La Catalogne demande à Madrid 5 milliards d’euros qui lui « appartiennent »

Cependant, un autre critère se profile, car une demande d’aide financière a été exprimée par le gouvernement catalan envers le gouvernement espagnol, également le 28 août. Face à des difficultés de trésorerie, l’exécutif catalan a officialisé une requête de 5,023 milliards d’euros, puisés dans le « Fonds de Liquidités des Autonomies » espagnoles.
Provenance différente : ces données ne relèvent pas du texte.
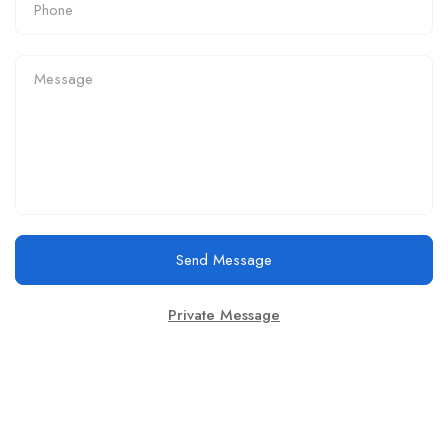
Send Message
Private Message
Email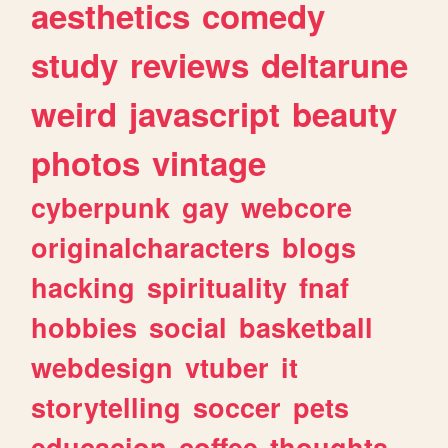
aesthetics
comedy
study
reviews
deltarune
weird
javascript
beauty
photos
vintage
cyberpunk
gay
webcore
originalcharacters
blogs
hacking
spirituality
fnaf
hobbies
social
basketball
webdesign
vtuber
it
storytelling
soccer
pets
educacion
coffee
thoughts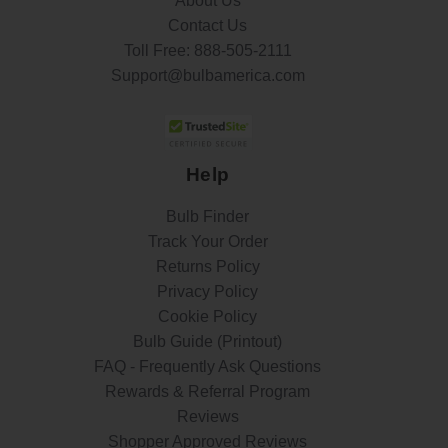
About Us
Contact Us
Toll Free:
888-505-2111
Support@bulbamerica.com
Help
Bulb Finder
Track Your Order
Returns Policy
Privacy Policy
Cookie Policy
Bulb Guide (Printout)
FAQ - Frequently Ask Questions
Rewards & Referral Program
Reviews
Shopper Approved Reviews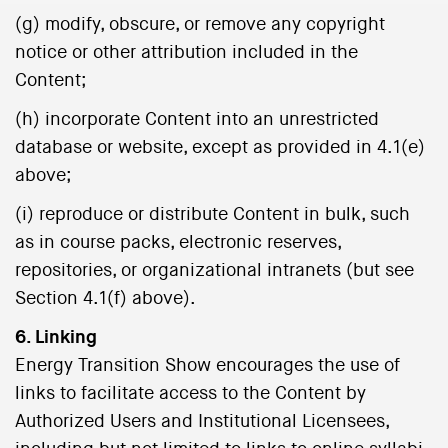
(g) modify, obscure, or remove any copyright
notice or other attribution included in the
Content;
(h) incorporate Content into an unrestricted
database or website, except as provided in 4.1(e)
above;
(i) reproduce or distribute Content in bulk, such
as in course packs, electronic reserves,
repositories, or organizational intranets (but see
Section 4.1(f) above).
6. Linking
Energy Transition Show encourages the use of
links to facilitate access to the Content by
Authorized Users and Institutional Licensees,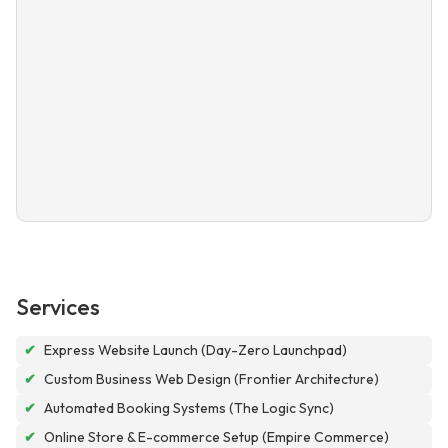
Services
✔
Express Website Launch (Day-Zero Launchpad)
✔
Custom Business Web Design (Frontier Architecture)
✔
Automated Booking Systems (The Logic Sync)
✔
Online Store & E-commerce Setup (Empire Commerce)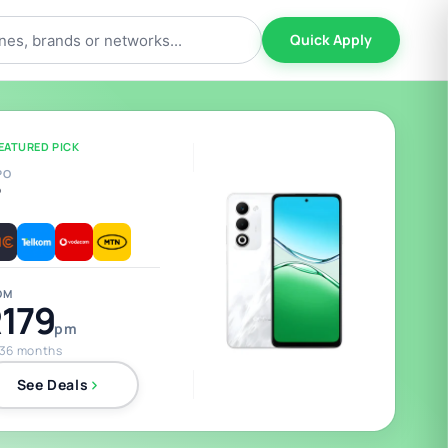
Quick Apply
EATURED PICK
PO
5
OM
179
pm
 36 months
See Deals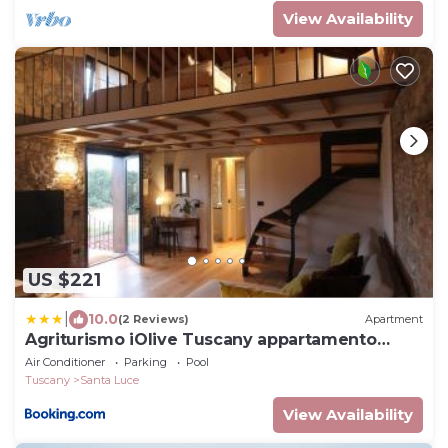
View Availability
US $221
|
10.0
(2 Reviews)
Apartment
Agriturismo iOlive Tuscany appartamento
LECCINO
Air Conditioner
Parking
Pool
Tuscany
Santa Luce
View Availability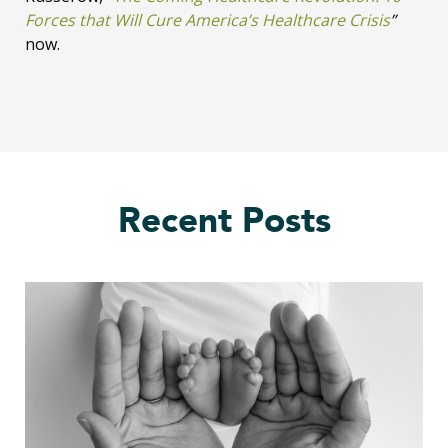
Forces that Will Cure America’s Healthcare Crisis
”
now.
Recent Posts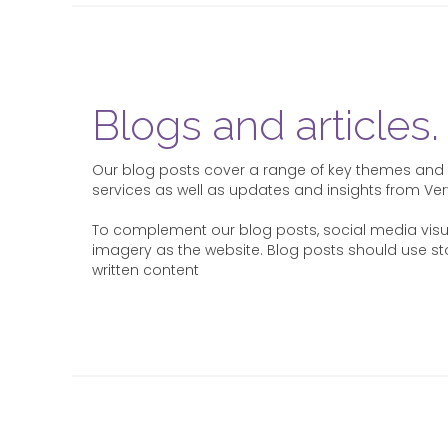
Blogs and articles.
Our blog posts cover a range of key themes and t
services as well as updates and insights from Ver
To complement our blog posts, social media vis
imagery as the website. Blog posts should use st
written content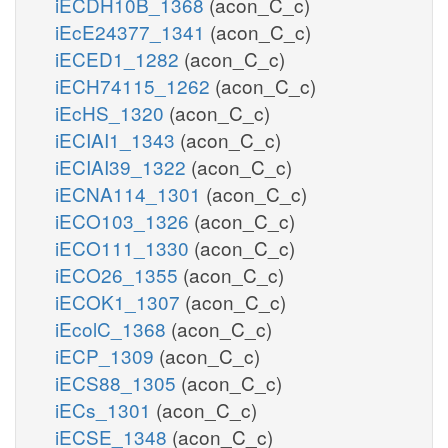
iECDH10B_1368
(acon_C_c)
iEcE24377_1341
(acon_C_c)
iECED1_1282
(acon_C_c)
iECH74115_1262
(acon_C_c)
iEcHS_1320
(acon_C_c)
iECIAI1_1343
(acon_C_c)
iECIAI39_1322
(acon_C_c)
iECNA114_1301
(acon_C_c)
iECO103_1326
(acon_C_c)
iECO111_1330
(acon_C_c)
iECO26_1355
(acon_C_c)
iECOK1_1307
(acon_C_c)
iEcolC_1368
(acon_C_c)
iECP_1309
(acon_C_c)
iECS88_1305
(acon_C_c)
iECs_1301
(acon_C_c)
iECSE_1348
(acon_C_c)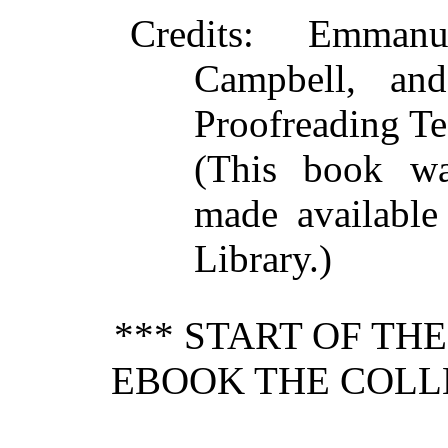
Credits
: Emmanu
Campbell, and
Proofreading Te
(This book w
made available
Library.)
*** START OF TH
EBOOK THE COLL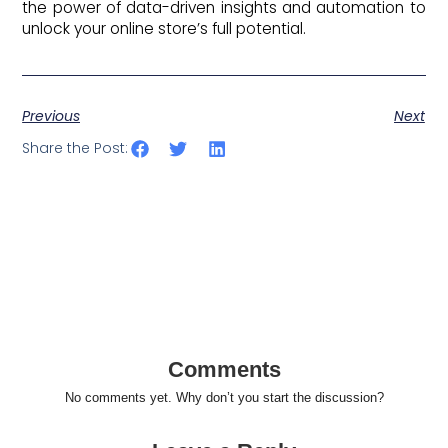
the power of data-driven insights and automation to
unlock your online store’s full potential.
Previous
Next
Share the Post:
Comments
No comments yet. Why don’t you start the discussion?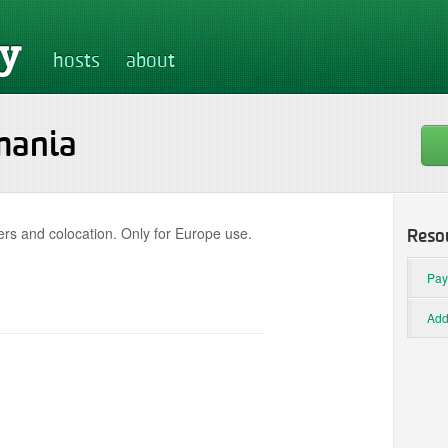
hosts
about
mania
rs and colocation. Only for Europe use.
Reso
Pay
Add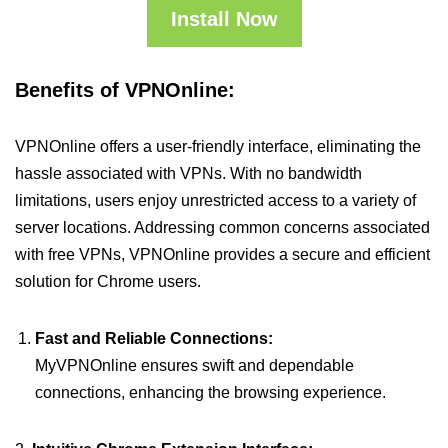
Install Now
Benefits of VPNOnline:
VPNOnline offers a user-friendly interface, eliminating the
hassle associated with VPNs. With no bandwidth
limitations, users enjoy unrestricted access to a variety of
server locations. Addressing common concerns associated
with free VPNs, VPNOnline provides a secure and efficient
solution for Chrome users.
Fast and Reliable Connections:
MyVPNOnline ensures swift and dependable
connections, enhancing the browsing experience.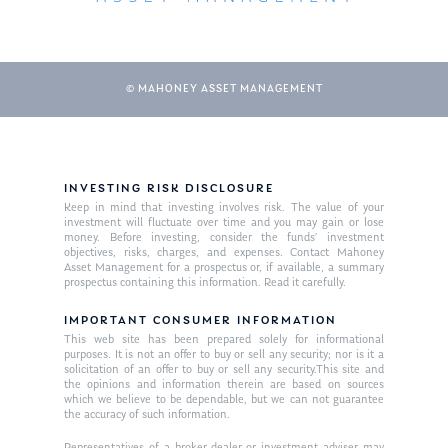
Our Mission
Publications
Management Team
Market News
© MAHONEY ASSET MANAGEMENT
In the Press
Ken on TV
Resources
Ken in the News
Articles
Contact
INVESTING RISK DISCLOSURE
Keep in mind that investing involves risk. The value of your
Ken on WHUD
GPS Questionnaire
investment will fluctuate over time and you may gain or lose
Request an
money. Before investing, consider the funds’ investment
Glossary of Terms
Appointment
objectives, risks, charges, and expenses. Contact Mahoney
Asset Management for a prospectus or, if available, a summary
prospectus containing this information. Read it carefully.
IMPORTANT CONSUMER INFORMATION
This web site has been prepared solely for informational
purposes. It is not an offer to buy or sell any security; nor is it a
solicitation of an offer to buy or sell any security.This site and
the opinions and information therein are based on sources
which we believe to be dependable, but we can not guarantee
the accuracy of such information.
Representatives of a broker-dealer or investment adviser may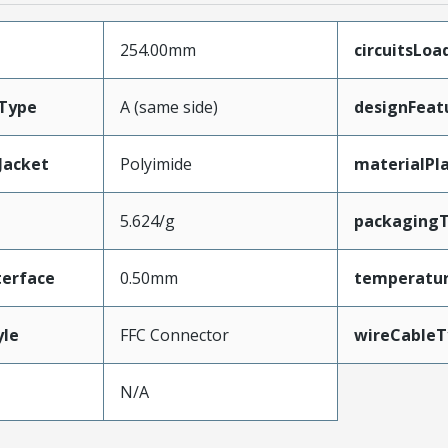
254.00mm
circuitsLoa
Type
A (same side)
designFeat
Jacket
Polyimide
materialPl
5.624/g
packaging
terface
0.50mm
temperatu
yle
FFC Connector
wireCableT
N/A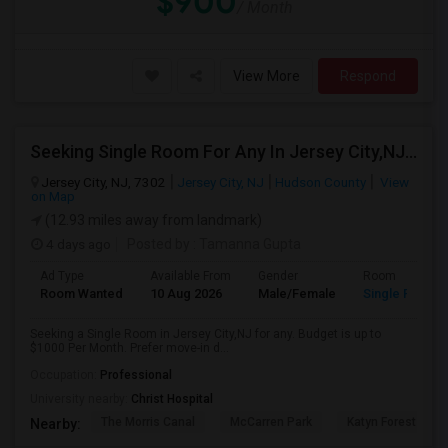
$900
/ Month
View More
Respond
Seeking Single Room For Any In Jersey City,NJ - Up To $1000 Per Month - Private Bath
Jersey City, NJ, 7302
Jersey City, NJ
Hudson County
View
on Map
(12.93 miles away from landmark)
4 days ago
Posted by
: Tamanna Gupta
Ad Type
Available From
Gender
Room
Room Wanted
10 Aug 2026
Male/Female
Single Room
Seeking a Single Room in Jersey City,NJ for any. Budget is up to
$1000 Per Month. Prefer move-in d...
Occupation:
Professional
University nearby:
Christ Hospital
The Morris Canal
McCarren Park
Katyn Forest Mas
Nearby:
Mais, selon M. Homs, les sommes concernées sont un simple dû, car elles « appartiennent aux Catalans eux-mêmes », qui s’en trouveraient privés, faute de « pacte fiscal ». Cette injection d’argent public doit permettre de maintenir un déficit public, fin 2012, de 1,5 % du PIB pour les quatre provinces sud-catalanes. Parmi les 17 territoires autonomes espagnols, la Catalogne accumule la dette la plus forte, évaluée à 42 milliards d’euros, correspondant à 21 % de son PIB, le plus élevé d’Espagne. L’annonce d’une telle demande effectué auprès de l’Etat espagnol, évoquée depuis le mois de juillet, a précédé la pré-officialisation d’une requête espagnole vers un sauvetage européen, dévoilée le 22 août.